On the night of June 17, a gunman opened fire in a church basement in Charleston. Nine people died. Five survived. Survivors and families tell their stories of faith and forgiveness
He did not kiss her goodbye that day.
Anthony and Myra Thompson never let much time pass without sharing an affectionate touch or warm embrace. This was one reason for their resilient marriage. Another was mutual respect: they trusted and believed in each other enough to speak honestly. When she thought he was being prideful, she said so: “Who do you think you are?”
Anthony chuckles as he remembers.
In restaurants—like the place downtown where he’s sitting and talking now, for instance—he and his wife shared their plates. They shared interests too, and the pastimes they did not share, they cheerfully tolerated. They shared a strong Christian faith that was the foundation of their lives. Anthony answered a midlife calling to become a priest in the Reformed Episcopal Church. Later, Myra felt the Lord’s summons to become a minister too. Anthony hoped that he could persuade her to leave the African Methodist Episcopal Church, but he soon realized she was too loyal. So he was content to enjoy the hours they spent discussing Scripture and commiserating over the often wayward, headstrong creatures they were given to shepherd.

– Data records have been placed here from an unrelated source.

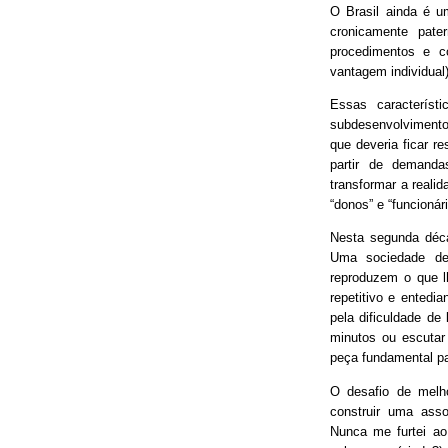
O Brasil ainda é 
cronicamente pater
procedimentos e 
vantagem individual)
Essas característ
subdesenvolvimento
que deveria ficar r
partir de demand
transformar a real
“donos” e “funcionári
Nesta segunda déca
Uma sociedade de
reproduzem o que lh
repetitivo e entedia
pela dificuldade de
minutos ou escutar
peça fundamental p
O desafio de melh
construir uma asso
Nunca me furtei ao 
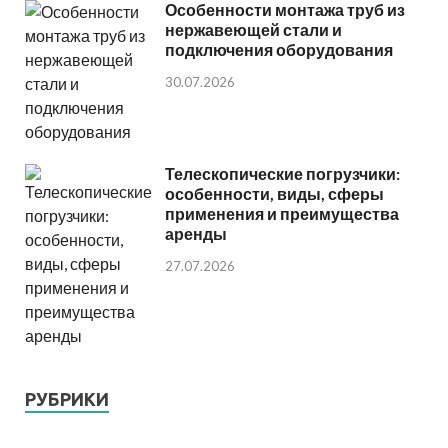
Особенности монтажа труб из
нержавеющей стали и
подключения оборудования
30.07.2026
Телескопические погрузчики:
особенности, виды, сферы
применения и преимущества
аренды
27.07.2026
РУБРИКИ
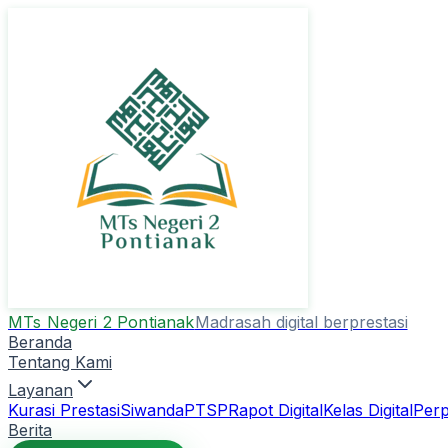
MTs Negeri 2 Pontianak
Madrasah digital berprestasi
Beranda
Tentang Kami
Layanan
Kurasi Prestasi
Siwanda
PTSP
Rapot Digital
Kelas Digital
Perp
Berita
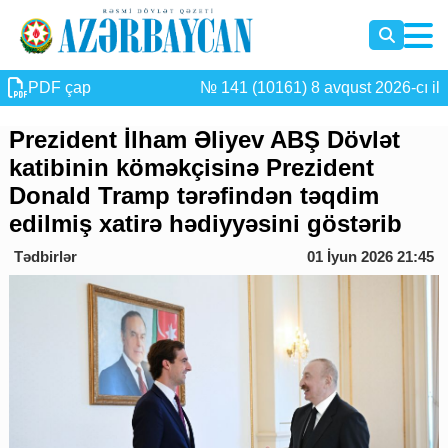
PDF çap
№ 141 (10161) 8 avqust 2026-cı il
Prezident İlham Əliyev ABŞ Dövlət
katibinin köməkçisinə Prezident
Donald Tramp tərəfindən təqdim
edilmiş xatirə hədiyyəsini göstərib
Tədbirlər
01 İyun 2026 21:45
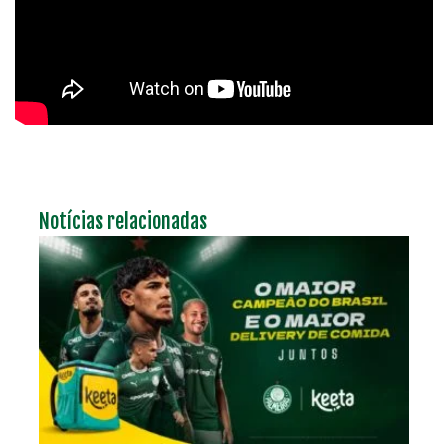
Notícias relacionadas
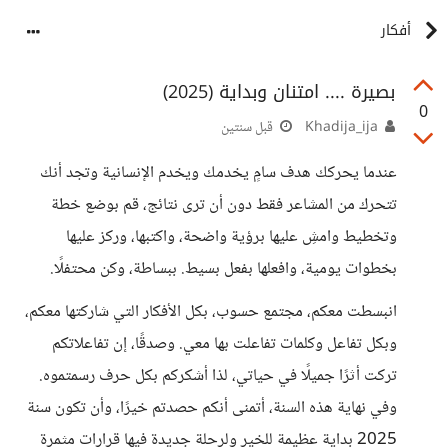
أفكار
بصيرة .... امتنان وبداية (2025)
0
Khadija_ija
قبل سنتين
عندما يحركك هدف سامٍ يخدمك ويخدم الإنسانية وتجد أنك
تتحرك من المشاعر فقط دون أن ترى نتائج، قم بوضع خطة
وتخطيط وامشِ عليها برؤية واضحة، واكتبها، وركز عليها
بخطوات يومية، وافعلها بفعل بسيط. ببساطة، وكن محتفلًا.
انبسطت معكم، مجتمع حسوب، بكل الأفكار التي شاركتها معكم،
وبكل تفاعل وكلمات تفاعلت بها معي. وصدقًا، إن تفاعلاتكم
تركت أثرًا جميلًا في حياتي، لذا أشكركم بكل حرف رسمتموه.
وفي نهاية هذه السنة، أتمنى أنكم حصدتم خيرًا، وأن تكون سنة
2025 بداية عظيمة للخير ولرحلة جديدة فيها قرارات مثمرة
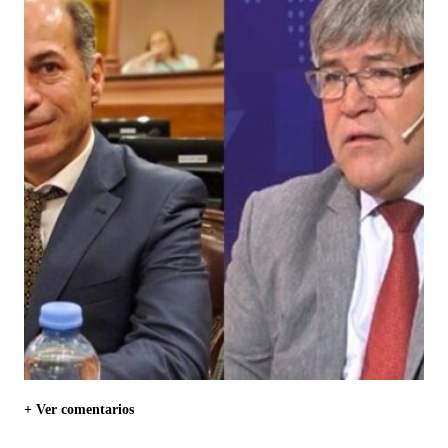
+ Ver comentarios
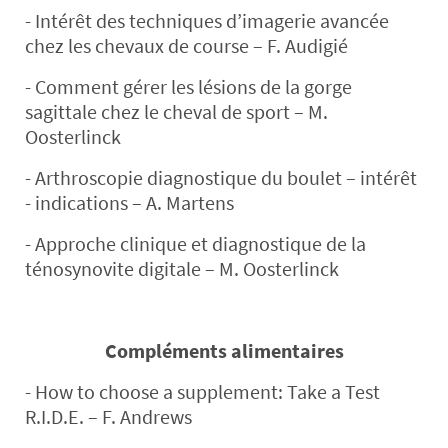
- Intérêt des techniques d’imagerie avancée
chez les chevaux de course – F. Audigié
- Comment gérer les lésions de la gorge
sagittale chez le cheval de sport – M.
Oosterlinck
- Arthroscopie diagnostique du boulet – intérêt
- indications – A. Martens
- Approche clinique et diagnostique de la
ténosynovite digitale – M. Oosterlinck
Compléments alimentaires
- How to choose a supplement: Take a Test
R.I.D.E. – F. Andrews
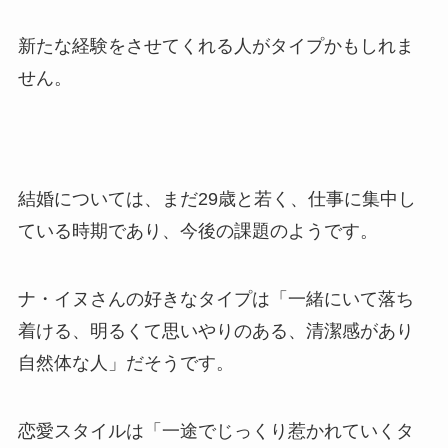
新たな経験をさせてくれる人がタイプかもしれま
せん。
結婚については、まだ29歳と若く、仕事に集中し
ている時期であり、今後の課題のようです。
ナ・イヌさんの好きなタイプは「一緒にいて落ち
着ける、明るくて思いやりのある、清潔感があり
自然体な人」だそうです。
恋愛スタイルは「一途でじっくり惹かれていくタ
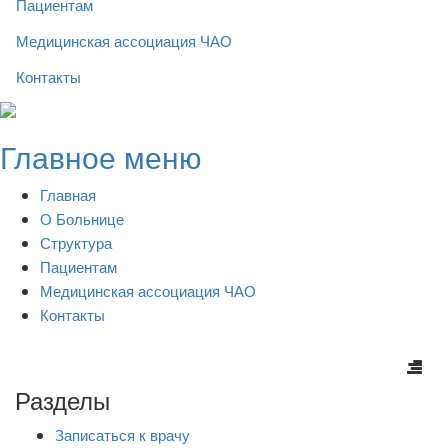
Пациентам
Медицинская ассоциация ЧАО
Контакты
Skip
to
Главное меню
content
Главная
О Больнице
Структура
Пациентам
Медицинская ассоциация ЧАО
Контакты
Разделы
Записаться к врачу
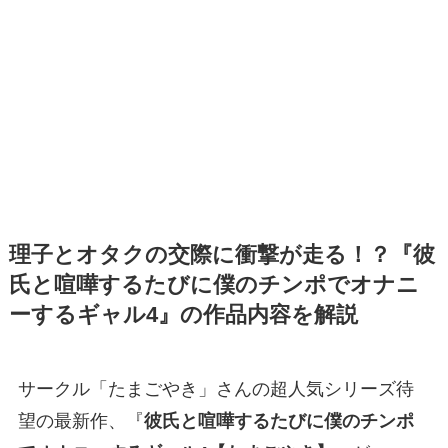
理子とオタクの交際に衝撃が走る！？『彼
氏と喧嘩するたびに僕のチンポでオナニ
ーするギャル4』の作品内容を解説
サークル「たまごやき」さんの超人気シリーズ待
望の最新作、『
彼氏と喧嘩するたびに僕のチンポ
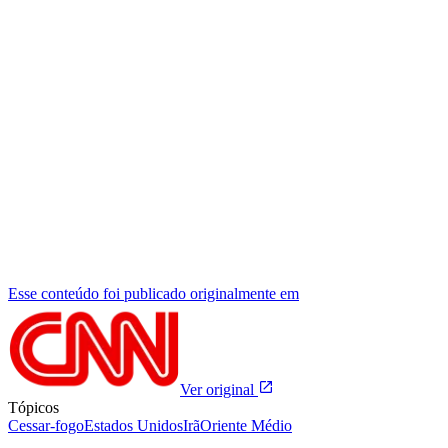
Esse conteúdo foi publicado originalmente em
Ver original
Tópicos
Cessar-fogo
Estados Unidos
Irã
Oriente Médio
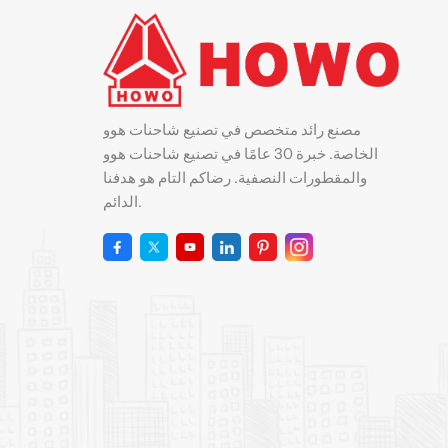
مصنع رائد متخصص في تصنيع شاحنات هوو
الخاصة. خبرة 30 عامًا في تصنيع شاحنات هوو
والمقطورات النصفية. رضاكم التام هو هدفنا
الدائم.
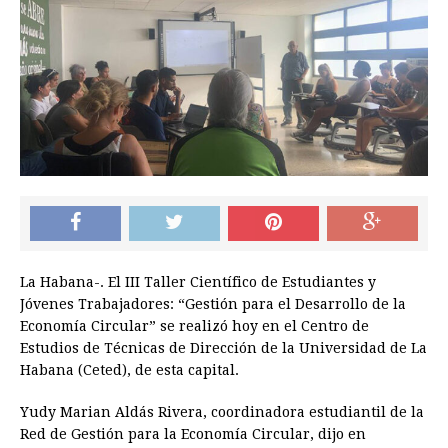
La Habana-. El III Taller Científico de Estudiantes y
Jóvenes Trabajadores: “Gestión para el Desarrollo de la
Economía Circular” se realizó hoy en el Centro de
Estudios de Técnicas de Dirección de la Universidad de La
Habana (Ceted), de esta capital.
Yudy Marian Aldás Rivera, coordinadora estudiantil de la
Red de Gestión para la Economía Circular, dijo en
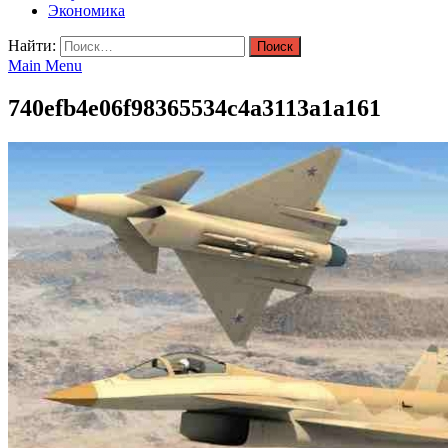
Экономика
Найти:
Main Menu
740efb4e06f98365534c4a3113a1a161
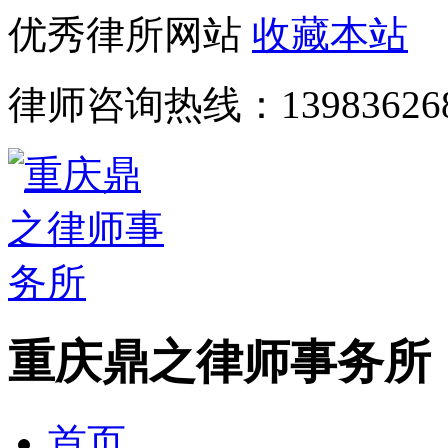
优秀律所网站
收藏本站
律师咨询热线：
13983626
重庆鼎之律师事务所
首页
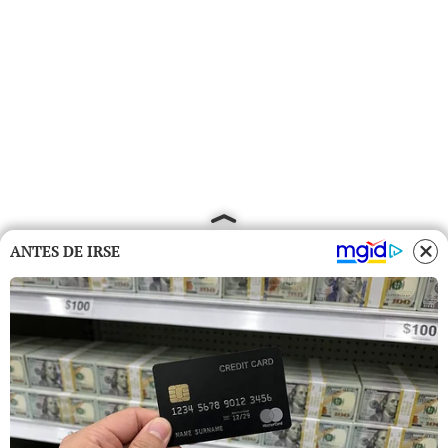
ANTES DE IRSE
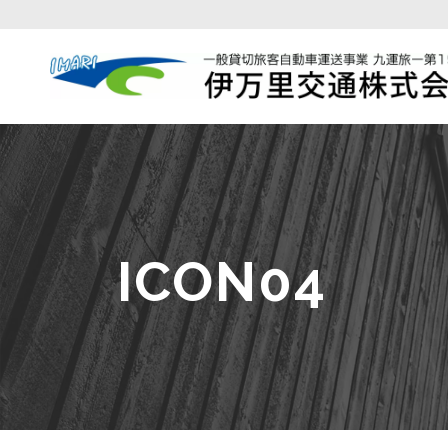
ICON04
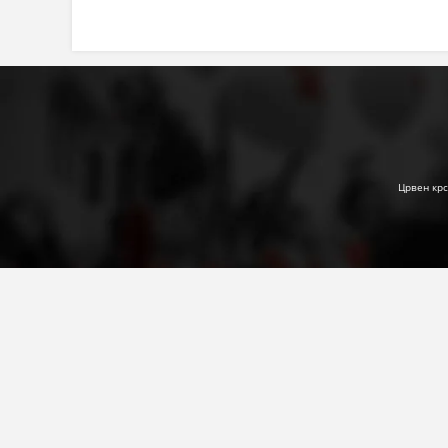
Црвен крс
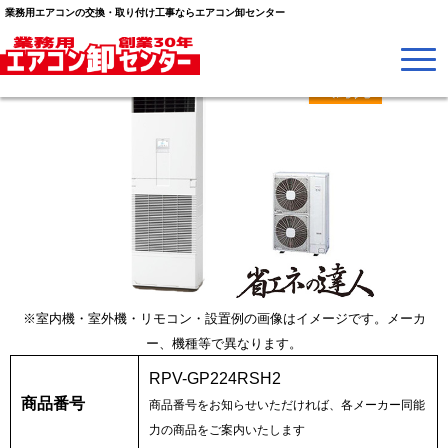
業務用エアコンの交換・取り付け工事ならエアコン卸センター
※室内機・室外機・リモコン・設置例の画像はイメージです。メーカ
ー、機種等で異なります。
RPV-GP224RSH2
商品番号
商品番号をお知らせいただければ、各メーカー同能
力の商品をご案内いたします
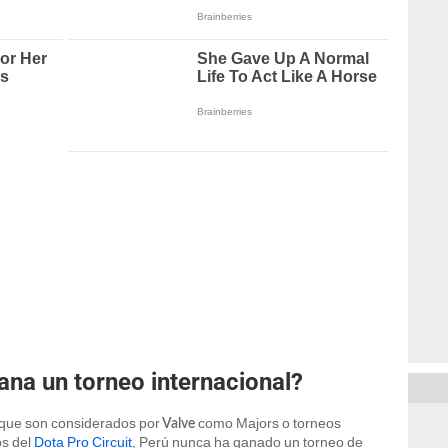
na un torneo internacional?
que son considerados por
como Majors o torneos
Valve
os del
Dota Pro Circuit
, Perú nunca ha ganado un torneo de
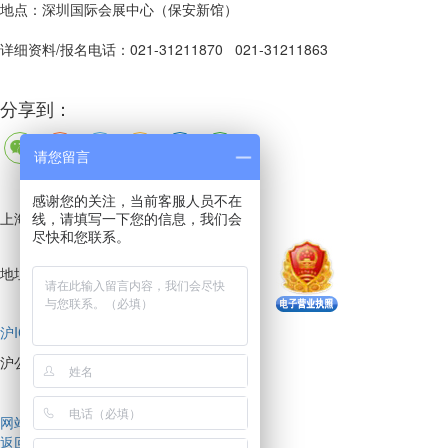
地点：深圳国际会展中心（保安新馆）
详细资料/报名电话：021-31211870 021-31211863
分享到：
请您留言
感谢您的关注，当前客服人员不在
上海辉科展览服务有限公司
线，请填写一下您的信息，我们会
尽快和您联系。
地址：上海市华隆路1777号
联系我们
沪ICP备17008151号-12
沪公网安备 31011802004098号
网站建设
技术支持：
会天下
返回顶部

That day (the day he did not kiss her goodbye) was a humid day in June when Myra asked Anthony to review her Bible—study plans for what seemed like the hundredth time. She was, he says, “a perfectionist. That’s the word.” Everything was just so in the Thompson house, spotless, gleaming. Myra, too, was radiant that day. “She had this glow about her. I don’t know how else to put it,” he says. “She was glowing, and I wanted to reach out and touch her, but for some reason, I just couldn’t. I couldn’t make myself reach out to her.”
He tells this calmly, but with intensity. After that frozen moment, Anthony had something to do in another room of the house. When Myra called out that it was time for her to leave for church, he shouted back to her: Wait. Hold on. Be right there. But before he could return, Anthony heard the door close and she was gone.
From a report by Detective Eric Tuttle of the Charleston police department: “I arrived at the incident location, 110 Calhoun Street, at about 21:40 hours … I then observed a black male running toward the church as a patrolman tried to intervene. I tried to speak with the gentleman, who said that his wife, Myra Thompson … was located inside of the church. I advised him that he would not be able to enter the church at this time and that the situation was very fluid.”
This scene doesn’t figure in Anthony’s account of that day, though he speaks of June 17 at length while his crab cake sits untouched on the plate in front of him. He doesn’t mention his frantic dash up Calhoun Street through the jam of police cruisers with their lights flashing, or the cop hurrying over to stop him, or the detective blocking his path and saying something about a very fluid situation. He doesn’t mention the fear, the anguish, the shock. Perhaps he would have talked about these things four months ago, when summer was coming down thick and sweaty over Charleston and that day was still a jagged wound. But the air is soft with the melancholy of autumn now, the pain is more of a vise and less of a dagger, and what he chooses to remember—if memory is even a choice—is Myra radiant just beyond his helpless reach, and the door closing.